• **What the task asks**:
Please return every line of the records that contains the word "elbow".
++++ The data ++++
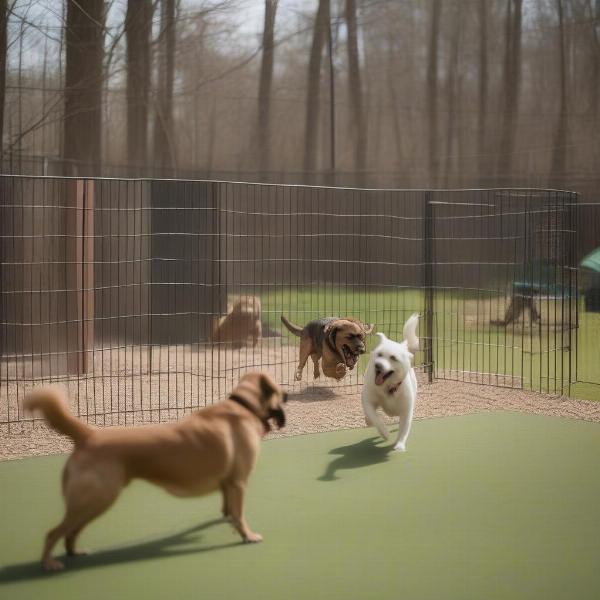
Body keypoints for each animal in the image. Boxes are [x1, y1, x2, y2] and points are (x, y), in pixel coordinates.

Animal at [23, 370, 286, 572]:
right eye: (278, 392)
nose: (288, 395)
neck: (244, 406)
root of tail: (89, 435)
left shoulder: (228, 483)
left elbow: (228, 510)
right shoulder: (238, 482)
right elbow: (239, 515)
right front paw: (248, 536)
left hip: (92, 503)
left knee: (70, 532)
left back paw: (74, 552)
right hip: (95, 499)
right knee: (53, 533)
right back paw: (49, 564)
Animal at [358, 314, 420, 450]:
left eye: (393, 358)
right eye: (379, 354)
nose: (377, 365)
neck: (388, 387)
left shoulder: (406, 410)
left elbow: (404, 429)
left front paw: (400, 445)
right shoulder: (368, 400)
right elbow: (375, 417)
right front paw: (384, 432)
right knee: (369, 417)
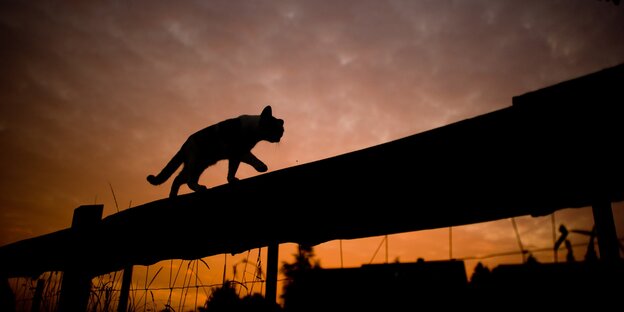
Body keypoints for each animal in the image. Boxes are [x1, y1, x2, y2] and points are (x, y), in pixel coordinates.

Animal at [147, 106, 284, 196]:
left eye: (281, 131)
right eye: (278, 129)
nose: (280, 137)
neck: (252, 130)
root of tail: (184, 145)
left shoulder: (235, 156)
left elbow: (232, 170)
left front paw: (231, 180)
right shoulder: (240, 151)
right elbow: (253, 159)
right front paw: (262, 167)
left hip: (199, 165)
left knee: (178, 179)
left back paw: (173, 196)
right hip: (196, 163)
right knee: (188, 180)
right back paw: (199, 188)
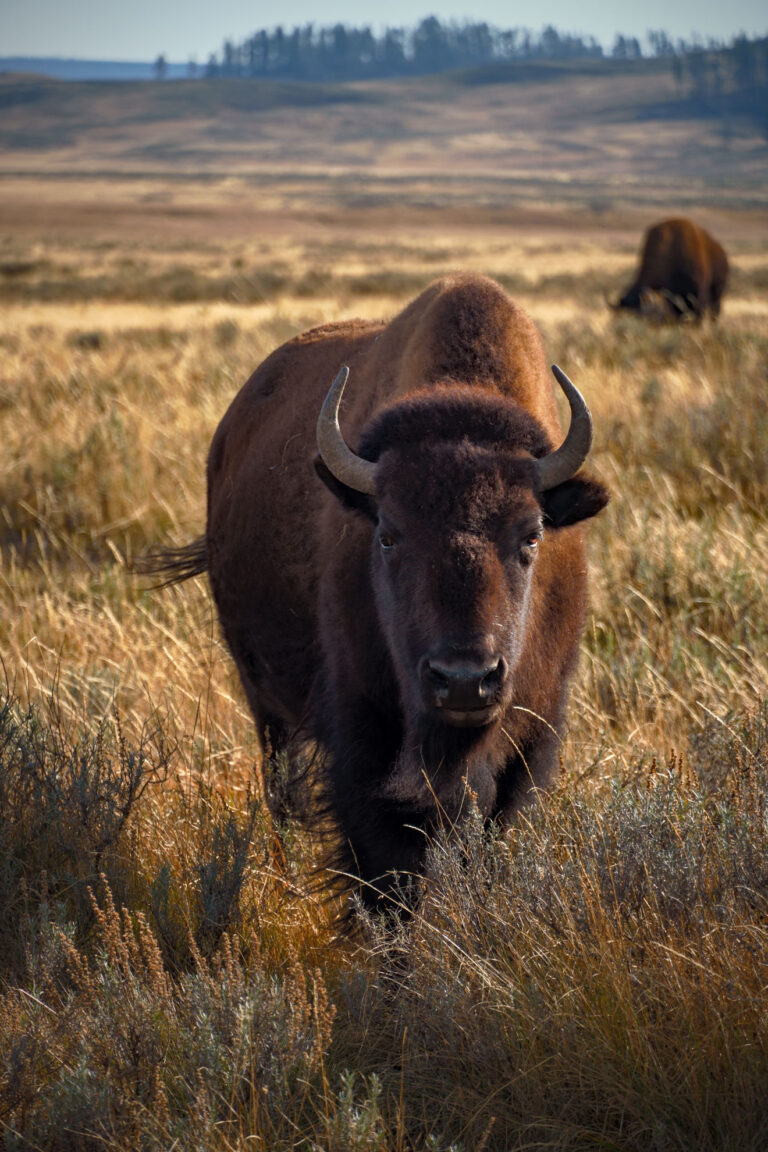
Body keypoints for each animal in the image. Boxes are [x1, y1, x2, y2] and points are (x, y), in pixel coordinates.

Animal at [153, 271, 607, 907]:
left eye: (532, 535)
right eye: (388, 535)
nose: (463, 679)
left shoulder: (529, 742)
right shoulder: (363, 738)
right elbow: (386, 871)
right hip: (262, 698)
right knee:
++++
• **Completed task**:
left elbow: (228, 510)
right elbow: (239, 515)
left elbow: (404, 429)
right elbow: (375, 417)
left elbow: (232, 170)
right elbow: (253, 159)
right elbow: (386, 871)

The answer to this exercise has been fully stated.